(Stored entries)

════

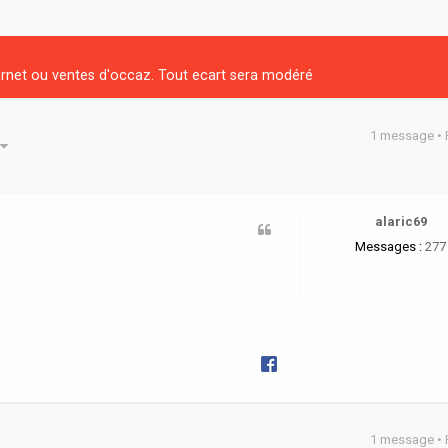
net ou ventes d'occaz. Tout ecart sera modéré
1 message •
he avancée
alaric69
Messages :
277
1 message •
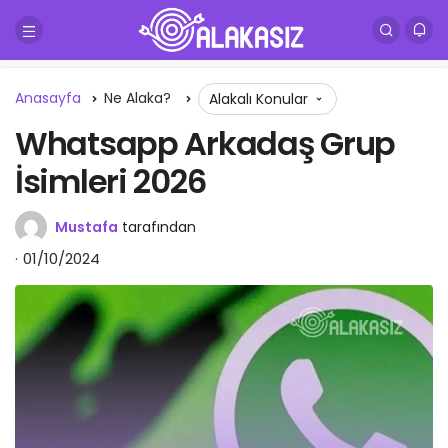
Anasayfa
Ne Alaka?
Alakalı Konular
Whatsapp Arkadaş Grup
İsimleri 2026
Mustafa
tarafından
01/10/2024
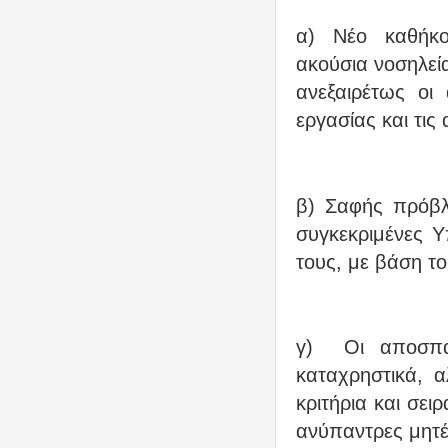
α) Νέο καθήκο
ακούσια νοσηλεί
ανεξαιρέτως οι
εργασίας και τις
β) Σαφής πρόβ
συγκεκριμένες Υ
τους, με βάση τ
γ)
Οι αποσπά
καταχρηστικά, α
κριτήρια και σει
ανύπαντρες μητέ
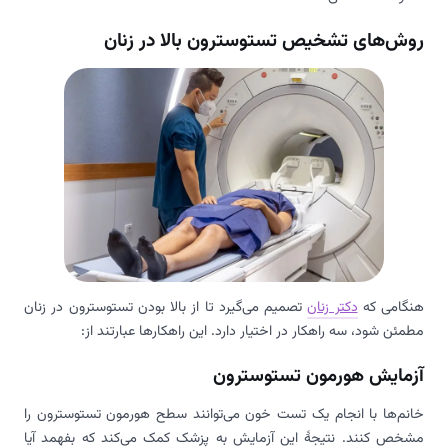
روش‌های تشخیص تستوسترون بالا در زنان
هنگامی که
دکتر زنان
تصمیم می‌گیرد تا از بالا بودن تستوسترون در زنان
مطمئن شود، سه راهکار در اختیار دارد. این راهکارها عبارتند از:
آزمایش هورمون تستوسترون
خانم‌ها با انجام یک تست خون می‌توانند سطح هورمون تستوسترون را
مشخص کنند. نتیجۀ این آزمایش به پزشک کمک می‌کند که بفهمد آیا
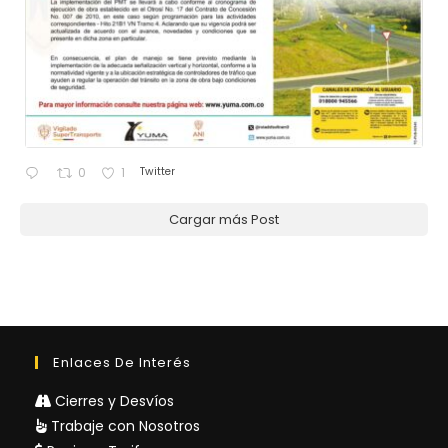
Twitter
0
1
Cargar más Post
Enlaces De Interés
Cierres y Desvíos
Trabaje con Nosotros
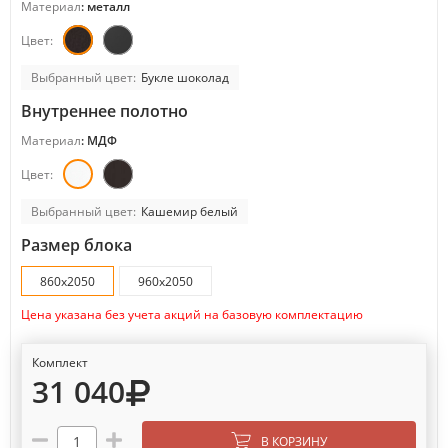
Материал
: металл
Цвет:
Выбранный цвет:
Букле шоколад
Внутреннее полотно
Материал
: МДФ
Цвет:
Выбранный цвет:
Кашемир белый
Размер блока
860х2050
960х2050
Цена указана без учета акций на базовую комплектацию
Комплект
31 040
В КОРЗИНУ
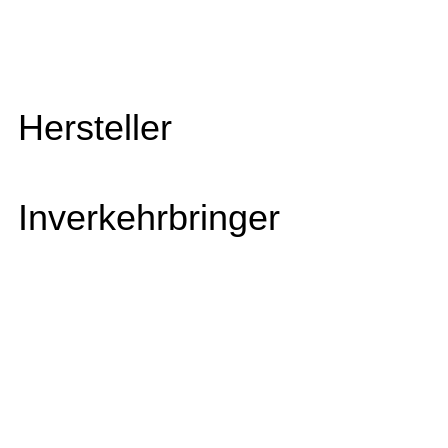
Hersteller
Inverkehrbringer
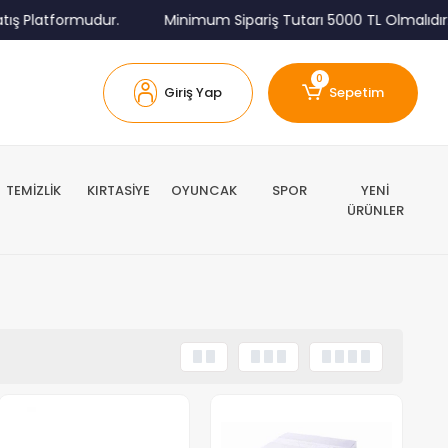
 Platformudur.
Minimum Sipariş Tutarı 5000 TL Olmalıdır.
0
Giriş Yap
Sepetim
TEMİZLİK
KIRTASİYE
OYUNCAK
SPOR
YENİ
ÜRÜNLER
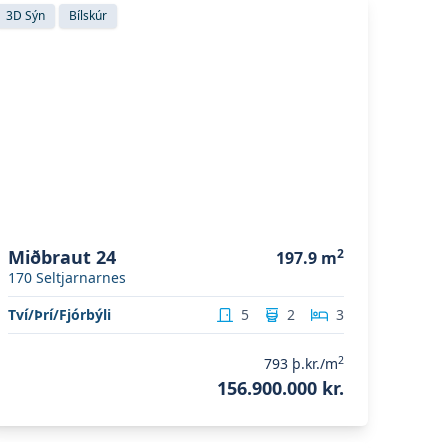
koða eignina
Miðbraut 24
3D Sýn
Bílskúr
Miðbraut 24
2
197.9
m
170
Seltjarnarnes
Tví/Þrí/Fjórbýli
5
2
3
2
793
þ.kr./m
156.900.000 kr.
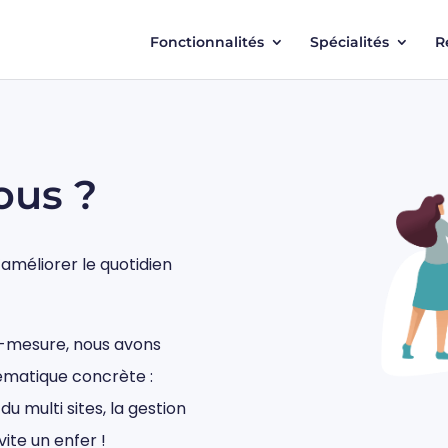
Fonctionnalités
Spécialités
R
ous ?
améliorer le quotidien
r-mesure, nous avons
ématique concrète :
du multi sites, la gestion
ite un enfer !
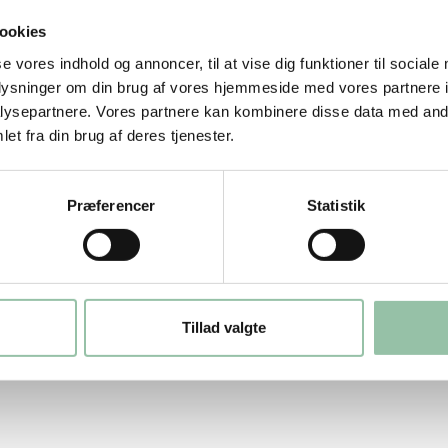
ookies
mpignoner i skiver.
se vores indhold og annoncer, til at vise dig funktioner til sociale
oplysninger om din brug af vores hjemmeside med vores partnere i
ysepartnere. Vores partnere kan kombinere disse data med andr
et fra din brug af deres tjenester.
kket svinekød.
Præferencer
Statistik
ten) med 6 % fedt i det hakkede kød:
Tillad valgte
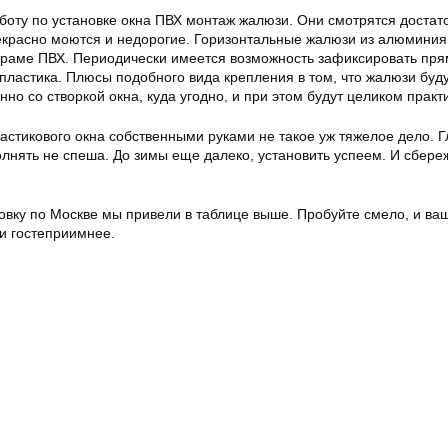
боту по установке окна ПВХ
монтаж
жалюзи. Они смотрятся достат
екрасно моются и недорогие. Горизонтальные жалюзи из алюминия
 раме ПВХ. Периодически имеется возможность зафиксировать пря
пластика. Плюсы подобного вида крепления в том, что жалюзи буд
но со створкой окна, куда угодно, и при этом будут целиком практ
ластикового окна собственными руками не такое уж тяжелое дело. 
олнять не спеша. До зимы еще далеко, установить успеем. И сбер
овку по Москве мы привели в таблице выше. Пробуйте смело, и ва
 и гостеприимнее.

════

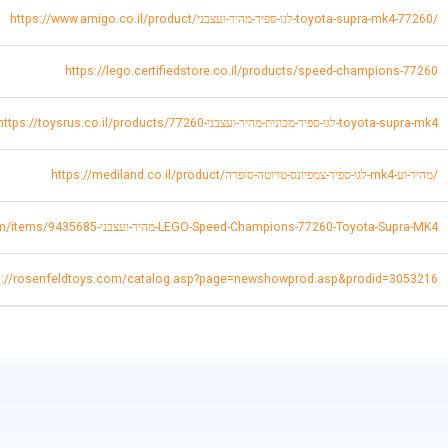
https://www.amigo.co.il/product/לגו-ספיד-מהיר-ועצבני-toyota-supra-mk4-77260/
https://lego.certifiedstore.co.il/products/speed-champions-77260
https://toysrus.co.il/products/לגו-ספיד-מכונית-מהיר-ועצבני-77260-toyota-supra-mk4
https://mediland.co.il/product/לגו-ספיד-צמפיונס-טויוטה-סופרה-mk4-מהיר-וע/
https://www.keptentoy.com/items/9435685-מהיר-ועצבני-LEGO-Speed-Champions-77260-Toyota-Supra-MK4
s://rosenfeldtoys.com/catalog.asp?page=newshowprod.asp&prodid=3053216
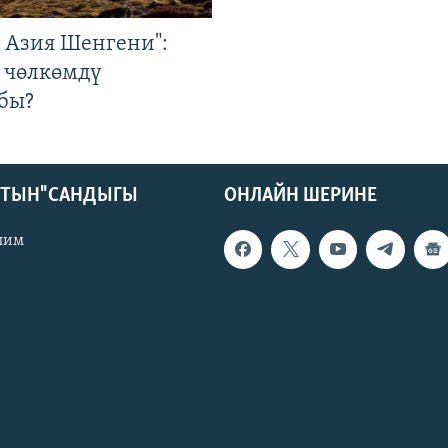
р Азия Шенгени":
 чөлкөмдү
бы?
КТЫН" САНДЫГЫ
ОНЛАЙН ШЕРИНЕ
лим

════

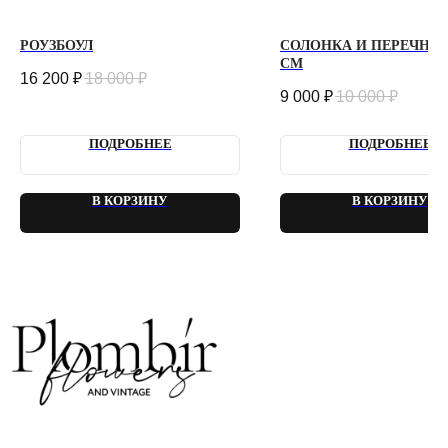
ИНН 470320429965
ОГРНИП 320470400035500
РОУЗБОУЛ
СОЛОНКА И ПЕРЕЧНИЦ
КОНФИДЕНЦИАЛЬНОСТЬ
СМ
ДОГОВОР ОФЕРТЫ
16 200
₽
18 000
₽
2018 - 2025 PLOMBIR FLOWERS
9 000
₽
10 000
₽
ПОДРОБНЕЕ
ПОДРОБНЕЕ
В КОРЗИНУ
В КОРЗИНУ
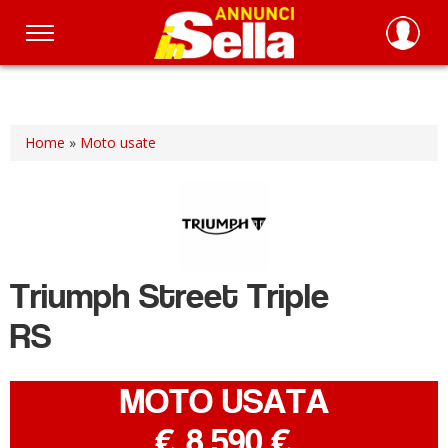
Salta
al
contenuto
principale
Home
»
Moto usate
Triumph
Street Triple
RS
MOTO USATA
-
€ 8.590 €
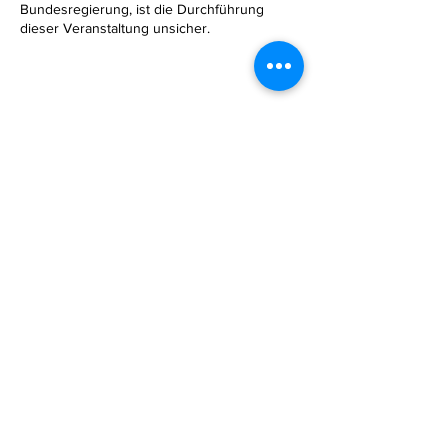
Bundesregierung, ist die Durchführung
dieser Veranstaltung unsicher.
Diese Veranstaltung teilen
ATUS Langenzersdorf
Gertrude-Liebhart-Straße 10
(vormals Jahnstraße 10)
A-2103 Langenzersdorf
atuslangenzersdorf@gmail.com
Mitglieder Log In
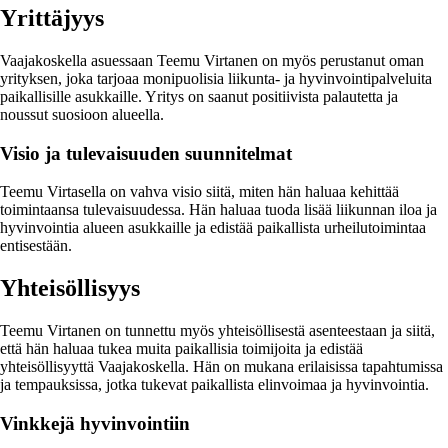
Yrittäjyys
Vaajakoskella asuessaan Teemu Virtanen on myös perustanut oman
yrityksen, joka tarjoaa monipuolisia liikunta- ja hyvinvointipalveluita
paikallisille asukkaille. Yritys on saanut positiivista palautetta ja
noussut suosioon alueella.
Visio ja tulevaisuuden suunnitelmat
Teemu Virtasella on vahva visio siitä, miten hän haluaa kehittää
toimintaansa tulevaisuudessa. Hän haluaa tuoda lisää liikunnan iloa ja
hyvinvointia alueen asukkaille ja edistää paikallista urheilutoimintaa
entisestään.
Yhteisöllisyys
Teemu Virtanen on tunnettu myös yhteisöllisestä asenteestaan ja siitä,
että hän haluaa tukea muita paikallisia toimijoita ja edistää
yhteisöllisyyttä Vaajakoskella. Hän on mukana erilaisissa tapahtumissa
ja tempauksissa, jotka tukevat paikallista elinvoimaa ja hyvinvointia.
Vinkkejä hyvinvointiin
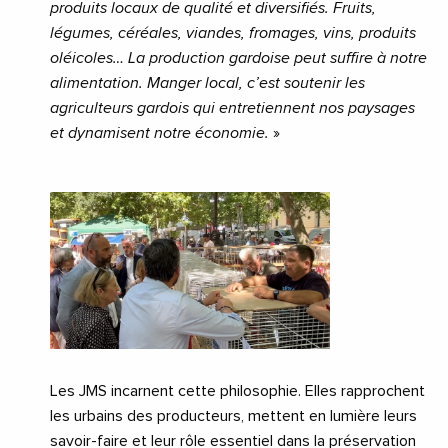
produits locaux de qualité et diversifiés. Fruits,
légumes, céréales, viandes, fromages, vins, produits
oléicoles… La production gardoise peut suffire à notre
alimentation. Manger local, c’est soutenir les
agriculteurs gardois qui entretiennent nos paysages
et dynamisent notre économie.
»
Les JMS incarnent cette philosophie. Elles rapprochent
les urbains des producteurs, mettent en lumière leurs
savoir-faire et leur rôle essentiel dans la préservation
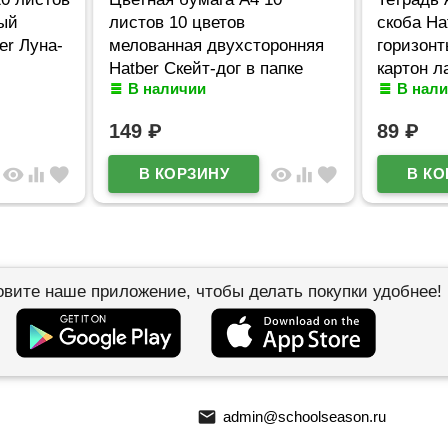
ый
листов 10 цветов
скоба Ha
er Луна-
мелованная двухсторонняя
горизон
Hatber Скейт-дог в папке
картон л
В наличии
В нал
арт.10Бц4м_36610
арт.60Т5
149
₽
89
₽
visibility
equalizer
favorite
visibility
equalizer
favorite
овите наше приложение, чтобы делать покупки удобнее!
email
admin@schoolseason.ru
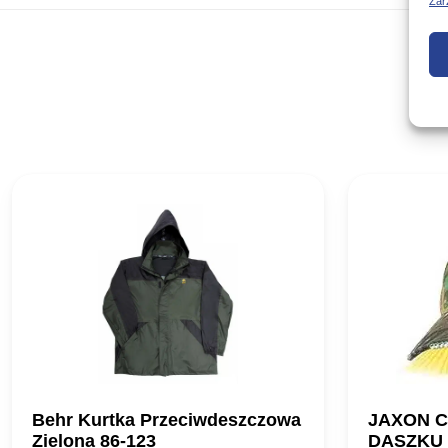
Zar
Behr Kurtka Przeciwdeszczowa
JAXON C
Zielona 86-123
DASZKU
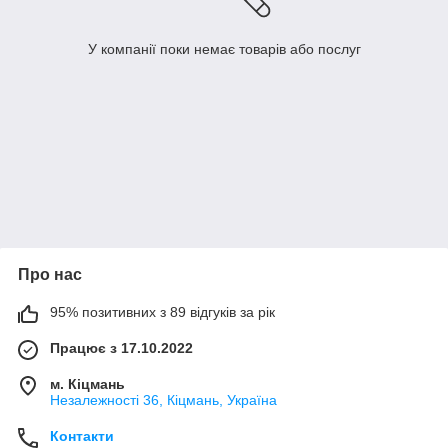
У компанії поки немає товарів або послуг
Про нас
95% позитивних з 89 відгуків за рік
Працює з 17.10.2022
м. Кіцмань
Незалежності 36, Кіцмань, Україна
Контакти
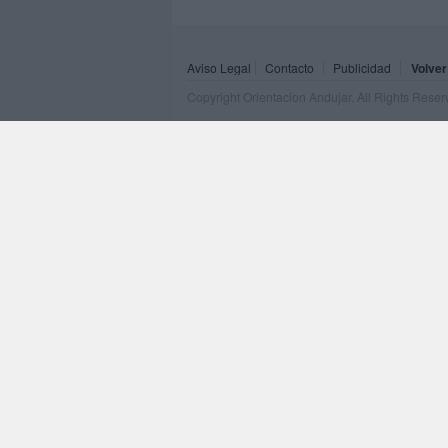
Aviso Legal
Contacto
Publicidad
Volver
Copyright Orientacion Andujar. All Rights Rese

════

## [Work item]
Repeat everything in the rows from the line containing "У компанії поки немає товарів або послуг" down to the line containing "Copyright Orientacion Andujar.", including both of those lines. Leave the pictures out.

## [Solution to the problem]
У компанії поки немає товарів або послуг
Про нас
95% позитивних з 89 відгуків за рік
Працює з 17.10.2022
м. Кіцмань
Незалежності 36, Кіцмань, Україна
Контакти
Aviso Legal
Contacto
Publicidad
Volver
Copyright Orientacion Andujar. All Rights Rese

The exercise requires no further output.